China open Women’s Asian Cup in India with a win

By Samindra Kunti

January 20 – China got the 2022 Women’s Asian Cup underway with a convincing 4-0 victory over Taipei in the tournament’s curtain-raiser. The continent’s premier women’s competition, expanded with this Indian edition, will double as qualification for the 2023 Women’s World Cup.

Once a powerhouse of the international game, the Chinese swept past their opponents with ease to claim victory and three points at the Mumbai Football Arena, one of three host venues, all in the state of Maharashtra. It is the first time since 1979 that India will host the continental finals, expanded to 12 teams from the eight-team format in 2018, and the pressure will be on the hosts.

The Indians last played in a meaningful international competition in the Asian Games in 2014 and the All India Football Federation (AIFF) once again has opted for a top-down approach to drive change in the game.

India hardly has a women’s football ecosystem with the local league running for just a number of months and lots of states not providing their best players with meaningful playing opportunities.

In 2017, the AIFF took a similar approach when hosting the 2017 U-17 men’s World Cup in trying to change the grassroots levels, but the success of that method remains questionable.

“The Iran match is going to be tough as we know that they are fighters with a strong defence,” said India coach Thomas Dennerby

“They will be playing a low block which will be a challenge for us to score. But I’m confident we will be able to create chances. We need to perform well to win.’

“Since I have taken charge of the team the focus has been to play together as a unit.  Knowing how, and when to press. We have reduced the number of long balls, and are now focusing on playing through the middle to penetrate.”

India went on exposure tours to Brazil, Sweden, Turkey, Bahrain and the United Arab Emirates before the team held a training camp in Kochi. The crash course in playing storied opponents mimics the trajectory of the men’s U-17 team in 2017. It didn’t help the Indians at the time. They exited in the first round in a hapless fashion in a group with the United States, Ghana and Colombia.

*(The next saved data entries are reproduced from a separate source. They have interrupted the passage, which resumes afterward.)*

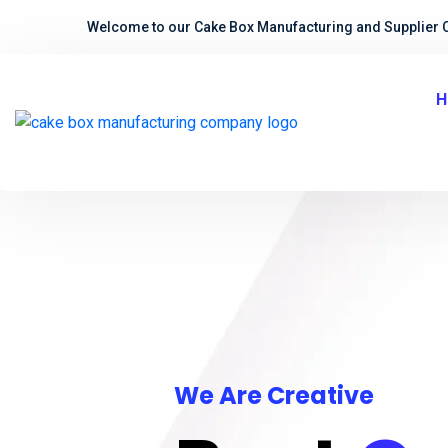
Welcome to our Cake Box Manufacturing and Supplier 
H
We Are Creative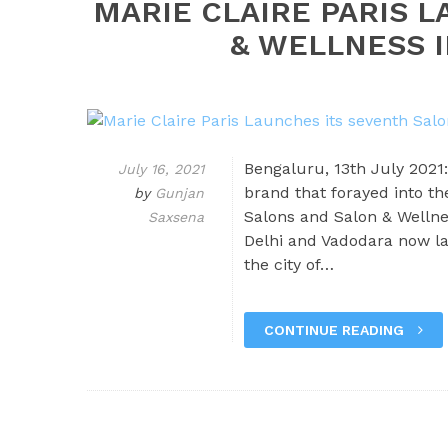
MARIE CLAIRE PARIS 
& WELLNESS I
Bengaluru, 13th July 2021:
July 16, 2021
brand that forayed into th
by
Gunjan
Salons and Salon & Wellne
Saxsena
Delhi and Vadodara now la
the city of…
CONTINUE READING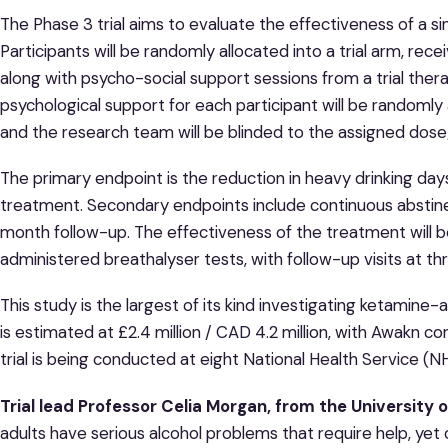
The Phase 3 trial aims to evaluate the effectiveness of a 
Participants will be randomly allocated into a trial arm, rec
along with psycho-social support sessions from a trial thera
psychological support for each participant will be randomly
and the research team will be blinded to the assigned dose
The primary endpoint is the reduction in heavy drinking da
treatment. Secondary endpoints include continuous abstin
month follow-up. The effectiveness of the treatment will be
administered breathalyser tests, with follow-up visits at th
This study is the largest of its kind investigating ketamine-a
is estimated at £2.4 million / CAD 4.2 million, with Awakn con
trial is being conducted at eight National Health Service (N
Trial lead Professor Celia Morgan, from the University of
adults have serious alcohol problems that require help, yet 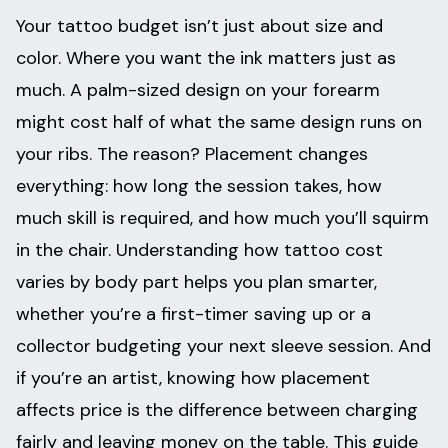
Your tattoo budget isn’t just about size and
color. Where you want the ink matters just as
much. A palm-sized design on your forearm
might cost half of what the same design runs on
your ribs. The reason? Placement changes
everything: how long the session takes, how
much skill is required, and how much you’ll squirm
in the chair. Understanding how tattoo cost
varies by body part helps you plan smarter,
whether you’re a first-timer saving up or a
collector budgeting your next sleeve session. And
if you’re an artist, knowing how placement
affects price is the difference between charging
fairly and leaving money on the table. This guide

But there is more at stake for India and the participants than national pride, continental credentials and prize money with the champions set to receive $1 million.

The finals also serve as the final stage of World Cup qualifying and the pathway to the tournament co-hosted by Australia and New Zealand in 2023. Five finalists will qualify directly for the World Cup with two teams – from playoffs between the losing quarterfinalists  – advancing to the inter-confederation play-offs. The top two teams of each group and the two best third-placed teams qualify for the quarter-finals.

In Group B, Australia, Thailand, the Philippines and Indonesia have been drawn together. The Matildas should have few problems in ensuring their passages to the knockout stages. Defending champions take on South Korea, Myanmar and Vietnam in Group C.

The Women’s Asian Cup will culminate with the final on February 6. The tournament is being played behind closed doors due to the global health crisis.